Giovana Capucim e Silva 20 de novembro de 2014

Não é preciso descrever para um leitor do Ludopédio, amante do futebol, a sensação de imenso e intenso prazer que é a Copa do Mundo de futebol, principalmente durante a infância quando questões “de gente grande” que cercam o evento não nos atingem. Lembro-me de que no desfecho de cada torneio eu pensava, o quanto seria fantástico se, algum dia, a Copa do Mundo fosse realizada no Brasil. Naquela época, isso não passava de um sonho de criança, algo que nunca aconteceria. Pensava eu que a única vez que o Brasil organizou uma Copa foi depois da II Guerra Mundial, quando a Europa estava destruída. Preferia, então, ficar sem guerra e sem Copa no meu país.

O QUE FAZER:
1. No texto sobre a Copa do Mundo, em que momento se acreditava, na infância, que o Brasil tinha organizado sua única Copa?
2. Dê continuidade ao texto sobre a Copa do Mundo, começando logo depois da última frase.

SEÇÃO DE DADOS:

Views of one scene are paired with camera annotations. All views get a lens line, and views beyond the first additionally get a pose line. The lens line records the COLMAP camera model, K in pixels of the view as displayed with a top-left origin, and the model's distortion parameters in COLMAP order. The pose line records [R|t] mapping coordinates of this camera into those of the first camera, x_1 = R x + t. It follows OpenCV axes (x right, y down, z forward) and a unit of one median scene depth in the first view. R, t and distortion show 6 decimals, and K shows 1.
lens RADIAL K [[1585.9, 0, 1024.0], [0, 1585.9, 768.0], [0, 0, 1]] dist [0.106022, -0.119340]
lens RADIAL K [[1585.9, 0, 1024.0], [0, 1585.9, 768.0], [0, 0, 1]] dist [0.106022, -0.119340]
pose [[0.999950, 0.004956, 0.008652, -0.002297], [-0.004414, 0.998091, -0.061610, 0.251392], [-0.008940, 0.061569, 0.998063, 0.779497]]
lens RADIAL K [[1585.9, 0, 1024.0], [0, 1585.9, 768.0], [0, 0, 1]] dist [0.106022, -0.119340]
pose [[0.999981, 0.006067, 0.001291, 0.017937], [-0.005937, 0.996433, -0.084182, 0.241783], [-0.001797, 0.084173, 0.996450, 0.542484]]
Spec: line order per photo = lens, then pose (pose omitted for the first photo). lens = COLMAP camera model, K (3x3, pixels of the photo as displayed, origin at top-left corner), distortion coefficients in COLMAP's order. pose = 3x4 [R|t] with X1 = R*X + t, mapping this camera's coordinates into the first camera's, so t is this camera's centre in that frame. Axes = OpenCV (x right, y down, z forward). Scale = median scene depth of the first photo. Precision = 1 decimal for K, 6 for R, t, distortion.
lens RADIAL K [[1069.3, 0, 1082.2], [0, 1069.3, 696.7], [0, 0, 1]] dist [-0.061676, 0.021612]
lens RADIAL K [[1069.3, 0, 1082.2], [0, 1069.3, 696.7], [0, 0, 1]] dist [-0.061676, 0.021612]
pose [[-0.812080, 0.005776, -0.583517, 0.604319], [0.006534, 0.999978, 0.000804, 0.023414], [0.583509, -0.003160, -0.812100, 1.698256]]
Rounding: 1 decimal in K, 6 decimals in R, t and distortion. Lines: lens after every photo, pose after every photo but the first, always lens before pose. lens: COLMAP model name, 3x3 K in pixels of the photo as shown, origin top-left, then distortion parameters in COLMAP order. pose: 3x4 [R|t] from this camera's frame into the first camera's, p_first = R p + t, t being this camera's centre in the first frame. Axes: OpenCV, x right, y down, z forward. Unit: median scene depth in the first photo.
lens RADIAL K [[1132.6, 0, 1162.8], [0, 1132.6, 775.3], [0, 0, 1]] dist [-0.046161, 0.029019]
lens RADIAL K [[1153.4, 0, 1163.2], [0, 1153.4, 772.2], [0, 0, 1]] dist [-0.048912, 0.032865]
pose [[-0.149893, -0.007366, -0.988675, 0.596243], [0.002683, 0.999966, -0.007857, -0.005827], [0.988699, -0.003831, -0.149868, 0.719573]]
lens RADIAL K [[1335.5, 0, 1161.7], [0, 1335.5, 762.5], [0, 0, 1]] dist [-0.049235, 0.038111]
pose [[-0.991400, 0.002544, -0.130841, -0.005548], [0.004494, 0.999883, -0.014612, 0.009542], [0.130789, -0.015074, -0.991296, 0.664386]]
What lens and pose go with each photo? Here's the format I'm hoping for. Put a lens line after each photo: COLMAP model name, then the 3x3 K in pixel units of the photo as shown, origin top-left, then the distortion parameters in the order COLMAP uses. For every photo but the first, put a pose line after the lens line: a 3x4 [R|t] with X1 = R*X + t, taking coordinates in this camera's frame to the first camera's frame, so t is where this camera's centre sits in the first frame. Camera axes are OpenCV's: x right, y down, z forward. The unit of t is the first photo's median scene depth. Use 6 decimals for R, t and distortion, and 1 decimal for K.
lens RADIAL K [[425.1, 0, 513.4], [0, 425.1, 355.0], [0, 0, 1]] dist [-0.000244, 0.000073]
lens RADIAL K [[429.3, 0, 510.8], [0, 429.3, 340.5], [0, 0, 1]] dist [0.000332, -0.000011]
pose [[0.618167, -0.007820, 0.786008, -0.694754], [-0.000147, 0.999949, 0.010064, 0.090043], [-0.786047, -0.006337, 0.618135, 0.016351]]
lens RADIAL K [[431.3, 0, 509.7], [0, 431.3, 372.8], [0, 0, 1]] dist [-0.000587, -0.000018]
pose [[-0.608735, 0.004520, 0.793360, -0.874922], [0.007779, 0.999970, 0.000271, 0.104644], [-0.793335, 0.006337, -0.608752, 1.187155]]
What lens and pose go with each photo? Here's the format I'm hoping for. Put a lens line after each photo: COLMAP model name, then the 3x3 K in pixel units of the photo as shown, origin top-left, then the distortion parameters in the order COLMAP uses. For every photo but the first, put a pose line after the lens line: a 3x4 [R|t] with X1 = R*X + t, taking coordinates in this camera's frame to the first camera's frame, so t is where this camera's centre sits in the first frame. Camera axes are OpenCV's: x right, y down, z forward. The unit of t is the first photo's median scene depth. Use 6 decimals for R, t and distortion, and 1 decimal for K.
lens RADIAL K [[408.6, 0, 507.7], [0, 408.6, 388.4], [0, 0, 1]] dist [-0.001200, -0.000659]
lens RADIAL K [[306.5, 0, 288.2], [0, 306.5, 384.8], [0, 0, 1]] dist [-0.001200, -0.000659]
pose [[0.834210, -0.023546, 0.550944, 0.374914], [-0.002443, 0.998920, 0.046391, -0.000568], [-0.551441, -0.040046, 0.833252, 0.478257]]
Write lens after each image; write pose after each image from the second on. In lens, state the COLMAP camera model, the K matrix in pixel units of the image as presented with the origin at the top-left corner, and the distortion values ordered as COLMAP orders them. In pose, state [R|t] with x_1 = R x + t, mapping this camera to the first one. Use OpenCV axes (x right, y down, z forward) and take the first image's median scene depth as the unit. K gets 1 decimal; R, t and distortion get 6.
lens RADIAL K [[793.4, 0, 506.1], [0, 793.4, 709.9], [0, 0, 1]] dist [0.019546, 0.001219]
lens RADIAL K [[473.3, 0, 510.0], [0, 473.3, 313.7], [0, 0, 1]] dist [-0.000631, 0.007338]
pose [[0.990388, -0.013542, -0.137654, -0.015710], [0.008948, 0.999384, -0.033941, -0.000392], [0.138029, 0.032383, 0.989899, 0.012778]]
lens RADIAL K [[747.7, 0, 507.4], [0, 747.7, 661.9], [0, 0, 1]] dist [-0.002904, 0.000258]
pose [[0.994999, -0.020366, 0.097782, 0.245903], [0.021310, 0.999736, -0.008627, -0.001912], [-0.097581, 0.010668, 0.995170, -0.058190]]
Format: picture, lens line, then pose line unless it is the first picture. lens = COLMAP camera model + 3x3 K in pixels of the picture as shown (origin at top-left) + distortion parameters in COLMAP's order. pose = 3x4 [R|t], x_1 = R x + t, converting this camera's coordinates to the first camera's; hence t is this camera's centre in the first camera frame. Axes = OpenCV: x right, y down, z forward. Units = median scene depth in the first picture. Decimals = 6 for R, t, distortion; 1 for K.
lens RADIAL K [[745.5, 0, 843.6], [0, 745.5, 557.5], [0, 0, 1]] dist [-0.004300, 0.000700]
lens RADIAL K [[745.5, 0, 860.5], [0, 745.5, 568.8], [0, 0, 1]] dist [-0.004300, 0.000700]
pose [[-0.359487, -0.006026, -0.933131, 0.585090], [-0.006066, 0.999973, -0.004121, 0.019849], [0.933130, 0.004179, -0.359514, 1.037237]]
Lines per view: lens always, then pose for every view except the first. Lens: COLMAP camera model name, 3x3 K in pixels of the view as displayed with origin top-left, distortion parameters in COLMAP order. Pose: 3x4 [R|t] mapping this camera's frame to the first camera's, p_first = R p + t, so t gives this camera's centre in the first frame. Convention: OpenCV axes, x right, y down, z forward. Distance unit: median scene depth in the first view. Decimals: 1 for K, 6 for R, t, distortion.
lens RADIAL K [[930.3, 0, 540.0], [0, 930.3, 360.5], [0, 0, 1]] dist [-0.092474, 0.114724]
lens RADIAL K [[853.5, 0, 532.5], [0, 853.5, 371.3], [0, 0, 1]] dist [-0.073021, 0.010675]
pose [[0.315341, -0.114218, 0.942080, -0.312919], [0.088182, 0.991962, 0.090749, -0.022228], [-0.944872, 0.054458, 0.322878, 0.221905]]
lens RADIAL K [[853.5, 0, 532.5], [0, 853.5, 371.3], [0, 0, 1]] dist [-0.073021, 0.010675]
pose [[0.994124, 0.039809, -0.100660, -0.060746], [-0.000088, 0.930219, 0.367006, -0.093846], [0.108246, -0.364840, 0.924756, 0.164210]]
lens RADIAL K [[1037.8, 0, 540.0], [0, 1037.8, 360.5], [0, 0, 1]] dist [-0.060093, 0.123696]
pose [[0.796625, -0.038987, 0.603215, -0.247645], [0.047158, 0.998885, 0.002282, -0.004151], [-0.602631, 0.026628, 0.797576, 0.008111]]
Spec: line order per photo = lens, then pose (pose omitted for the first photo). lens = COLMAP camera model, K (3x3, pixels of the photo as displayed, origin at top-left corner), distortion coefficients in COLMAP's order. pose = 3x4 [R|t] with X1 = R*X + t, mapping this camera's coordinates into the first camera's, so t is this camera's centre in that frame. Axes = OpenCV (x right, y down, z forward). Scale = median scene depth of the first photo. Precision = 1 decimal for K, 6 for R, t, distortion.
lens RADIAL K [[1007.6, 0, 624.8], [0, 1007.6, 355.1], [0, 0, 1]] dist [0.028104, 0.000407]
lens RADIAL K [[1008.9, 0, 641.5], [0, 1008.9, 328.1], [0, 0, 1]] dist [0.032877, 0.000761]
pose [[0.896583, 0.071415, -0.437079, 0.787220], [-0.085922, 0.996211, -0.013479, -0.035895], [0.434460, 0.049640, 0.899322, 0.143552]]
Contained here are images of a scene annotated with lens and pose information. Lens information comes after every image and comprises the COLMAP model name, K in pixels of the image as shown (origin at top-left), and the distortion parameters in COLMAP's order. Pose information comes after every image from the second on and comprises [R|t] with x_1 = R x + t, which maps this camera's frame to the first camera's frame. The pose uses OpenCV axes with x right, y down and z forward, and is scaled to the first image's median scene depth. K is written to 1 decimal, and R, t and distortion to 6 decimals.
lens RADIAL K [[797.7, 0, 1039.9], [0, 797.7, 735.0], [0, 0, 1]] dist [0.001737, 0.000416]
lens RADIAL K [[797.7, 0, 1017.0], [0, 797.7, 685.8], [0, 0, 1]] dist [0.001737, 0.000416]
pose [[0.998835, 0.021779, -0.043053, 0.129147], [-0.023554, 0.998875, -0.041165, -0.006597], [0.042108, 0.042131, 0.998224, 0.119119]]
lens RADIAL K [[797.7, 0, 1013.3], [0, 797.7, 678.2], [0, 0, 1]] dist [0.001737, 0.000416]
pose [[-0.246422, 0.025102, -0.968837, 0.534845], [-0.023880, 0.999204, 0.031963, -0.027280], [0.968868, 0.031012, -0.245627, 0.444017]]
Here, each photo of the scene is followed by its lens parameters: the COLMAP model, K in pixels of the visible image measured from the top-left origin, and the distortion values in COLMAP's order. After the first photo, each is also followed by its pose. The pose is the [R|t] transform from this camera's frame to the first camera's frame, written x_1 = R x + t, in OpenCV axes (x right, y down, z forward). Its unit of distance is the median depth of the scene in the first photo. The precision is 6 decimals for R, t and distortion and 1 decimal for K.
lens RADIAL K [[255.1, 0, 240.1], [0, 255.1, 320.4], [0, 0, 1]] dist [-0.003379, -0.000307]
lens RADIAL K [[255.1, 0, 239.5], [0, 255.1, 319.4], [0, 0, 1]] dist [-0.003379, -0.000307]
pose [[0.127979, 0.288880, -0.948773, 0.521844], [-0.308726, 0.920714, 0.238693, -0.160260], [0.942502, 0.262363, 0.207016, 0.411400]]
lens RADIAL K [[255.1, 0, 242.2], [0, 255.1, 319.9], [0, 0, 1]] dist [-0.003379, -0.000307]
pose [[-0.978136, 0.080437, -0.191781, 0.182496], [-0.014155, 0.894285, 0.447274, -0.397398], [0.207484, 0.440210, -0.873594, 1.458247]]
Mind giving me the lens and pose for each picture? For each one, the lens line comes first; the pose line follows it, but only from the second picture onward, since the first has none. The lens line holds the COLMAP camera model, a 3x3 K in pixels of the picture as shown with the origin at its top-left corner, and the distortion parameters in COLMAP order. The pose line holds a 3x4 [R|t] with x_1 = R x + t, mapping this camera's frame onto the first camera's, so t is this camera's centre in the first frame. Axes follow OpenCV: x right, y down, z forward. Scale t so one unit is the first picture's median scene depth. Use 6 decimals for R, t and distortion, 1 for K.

RESPOSTAS:
1. Depois da II Guerra Mundial, quando a Europa estava destruída.

2.
Os anos foram passando, o lucro da FIFA aumentando e começou-se a falar sobre um “revezamento de continentes” ou algo parecido com isso. Naquela, vencida pelo Brasil, que foi a primeira Copa no continente asiático anunciava-se: depois do torneio na Alemanha, o próximo seria no continente africano. Começaram, então, a circular rumores sobre o tal “rodízio de continentes” e a ida da Copa para a América do Sul em 2014. Nos idos de 2004, ainda tomada pela emoção da vitória brasileira no último campeonato do mundo, me deparei, num domingo qualquer ao abrir o caderno de esportes, com a seguinte manchete: “A Copa de 2014 será no Brasil”. Desse jeito. Afirmando categoricamente. Sem nenhuma condicional ou verbo no subjuntivo. Quase uma profecia. Li, reli, mostrei ao meu pai, duvidei e ele também. Então, como já tinha o hábito de guardar recortes de jornal que julgava marcantes – muito antes de fazer ideia que me tornaria historiadora – guardei este também. Minha ideia era, em 2014, ter a prova cabal de que o jornal fazia afirmações levianas. Não seria a primeira vez. No entanto, ele estava certo naquela ocasião.

A presidenta Dilma e o presidente da Fifa, Joseph Blatter, na apresentação oficial da taça da Copa do Mundo. Foto: José Cruz – Agência Brasil.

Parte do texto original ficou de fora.